-- DATASET CONTENT follows --
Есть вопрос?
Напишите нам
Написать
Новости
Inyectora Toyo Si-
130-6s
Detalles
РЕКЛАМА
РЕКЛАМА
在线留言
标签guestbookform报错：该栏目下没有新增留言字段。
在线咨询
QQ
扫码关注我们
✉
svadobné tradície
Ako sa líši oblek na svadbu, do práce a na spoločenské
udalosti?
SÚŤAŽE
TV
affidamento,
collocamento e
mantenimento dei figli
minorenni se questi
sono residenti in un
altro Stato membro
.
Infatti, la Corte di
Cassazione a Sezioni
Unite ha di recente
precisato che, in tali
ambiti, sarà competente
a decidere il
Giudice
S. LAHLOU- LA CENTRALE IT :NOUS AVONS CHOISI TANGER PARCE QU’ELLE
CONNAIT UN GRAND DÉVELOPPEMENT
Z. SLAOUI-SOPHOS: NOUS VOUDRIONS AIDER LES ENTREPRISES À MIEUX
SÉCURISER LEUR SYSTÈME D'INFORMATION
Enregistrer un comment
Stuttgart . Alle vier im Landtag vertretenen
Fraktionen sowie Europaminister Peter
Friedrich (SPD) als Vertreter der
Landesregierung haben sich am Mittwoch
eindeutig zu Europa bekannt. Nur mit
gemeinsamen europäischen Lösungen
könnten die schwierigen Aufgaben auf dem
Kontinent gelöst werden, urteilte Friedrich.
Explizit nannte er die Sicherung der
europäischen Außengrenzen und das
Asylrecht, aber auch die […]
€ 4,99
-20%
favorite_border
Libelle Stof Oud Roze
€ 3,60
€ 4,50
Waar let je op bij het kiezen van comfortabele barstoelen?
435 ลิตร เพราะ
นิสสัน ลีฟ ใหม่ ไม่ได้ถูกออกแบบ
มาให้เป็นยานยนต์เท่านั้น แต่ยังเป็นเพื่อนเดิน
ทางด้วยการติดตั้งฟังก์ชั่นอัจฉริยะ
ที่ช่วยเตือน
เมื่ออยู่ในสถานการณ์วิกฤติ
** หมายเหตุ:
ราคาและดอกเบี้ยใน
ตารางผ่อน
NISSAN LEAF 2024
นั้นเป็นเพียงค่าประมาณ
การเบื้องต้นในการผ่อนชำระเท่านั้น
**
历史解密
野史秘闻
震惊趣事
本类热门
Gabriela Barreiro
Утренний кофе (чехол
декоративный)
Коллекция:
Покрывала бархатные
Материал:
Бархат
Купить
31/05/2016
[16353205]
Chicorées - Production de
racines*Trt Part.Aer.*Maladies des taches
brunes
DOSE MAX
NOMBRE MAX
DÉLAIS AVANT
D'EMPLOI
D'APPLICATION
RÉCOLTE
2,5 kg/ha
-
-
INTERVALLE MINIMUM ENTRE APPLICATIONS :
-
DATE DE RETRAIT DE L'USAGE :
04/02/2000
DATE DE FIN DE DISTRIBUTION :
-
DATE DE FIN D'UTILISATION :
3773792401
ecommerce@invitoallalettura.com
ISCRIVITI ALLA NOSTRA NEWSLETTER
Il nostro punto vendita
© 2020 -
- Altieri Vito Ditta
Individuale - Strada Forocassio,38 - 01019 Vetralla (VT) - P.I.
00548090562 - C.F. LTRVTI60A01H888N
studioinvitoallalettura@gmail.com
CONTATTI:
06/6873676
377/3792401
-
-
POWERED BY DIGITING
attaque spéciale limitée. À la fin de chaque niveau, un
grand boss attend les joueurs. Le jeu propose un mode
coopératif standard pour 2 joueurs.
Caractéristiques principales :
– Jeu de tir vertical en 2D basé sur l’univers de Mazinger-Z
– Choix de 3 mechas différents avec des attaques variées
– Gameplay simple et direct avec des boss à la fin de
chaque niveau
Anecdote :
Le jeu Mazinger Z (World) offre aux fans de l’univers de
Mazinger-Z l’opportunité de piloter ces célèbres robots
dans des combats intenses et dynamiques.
-- DATASET CONTENT concluded --
#### WHAT THE TASK REQUIRES
Please retype exactly the line containing "europäischen Außengrenzen und das" and each line after it to the end of the records, and nothing more.

#### RESULT BELOW
europäischen Außengrenzen und das
Asylrecht, aber auch die […]
€ 4,99
-20%
favorite_border
Libelle Stof Oud Roze
€ 3,60
€ 4,50
Waar let je op bij het kiezen van comfortabele barstoelen?
435 ลิตร เพราะ
นิสสัน ลีฟ ใหม่ ไม่ได้ถูกออกแบบ
มาให้เป็นยานยนต์เท่านั้น แต่ยังเป็นเพื่อนเดิน
ทางด้วยการติดตั้งฟังก์ชั่นอัจฉริยะ
ที่ช่วยเตือน
เมื่ออยู่ในสถานการณ์วิกฤติ
** หมายเหตุ:
ราคาและดอกเบี้ยใน
ตารางผ่อน
NISSAN LEAF 2024
นั้นเป็นเพียงค่าประมาณ
การเบื้องต้นในการผ่อนชำระเท่านั้น
**
历史解密
野史秘闻
震惊趣事
本类热门
Gabriela Barreiro
Утренний кофе (чехол
декоративный)
Коллекция:
Покрывала бархатные
Материал:
Бархат
Купить
31/05/2016
[16353205]
Chicorées - Production de
racines*Trt Part.Aer.*Maladies des taches
brunes
DOSE MAX
NOMBRE MAX
DÉLAIS AVANT
D'EMPLOI
D'APPLICATION
RÉCOLTE
2,5 kg/ha
-
-
INTERVALLE MINIMUM ENTRE APPLICATIONS :
-
DATE DE RETRAIT DE L'USAGE :
04/02/2000
DATE DE FIN DE DISTRIBUTION :
-
DATE DE FIN D'UTILISATION :
3773792401
ecommerce@invitoallalettura.com
ISCRIVITI ALLA NOSTRA NEWSLETTER
Il nostro punto vendita
© 2020 -
- Altieri Vito Ditta
Individuale - Strada Forocassio,38 - 01019 Vetralla (VT) - P.I.
00548090562 - C.F. LTRVTI60A01H888N
studioinvitoallalettura@gmail.com
CONTATTI:
06/6873676
377/3792401
-
-
POWERED BY DIGITING
attaque spéciale limitée. À la fin de chaque niveau, un
grand boss attend les joueurs. Le jeu propose un mode
coopératif standard pour 2 joueurs.
Caractéristiques principales :
– Jeu de tir vertical en 2D basé sur l’univers de Mazinger-Z
– Choix de 3 mechas différents avec des attaques variées
– Gameplay simple et direct avec des boss à la fin de
chaque niveau
Anecdote :
Le jeu Mazinger Z (World) offre aux fans de l’univers de
Mazinger-Z l’opportunité de piloter ces célèbres robots
dans des combats intenses et dynamiques.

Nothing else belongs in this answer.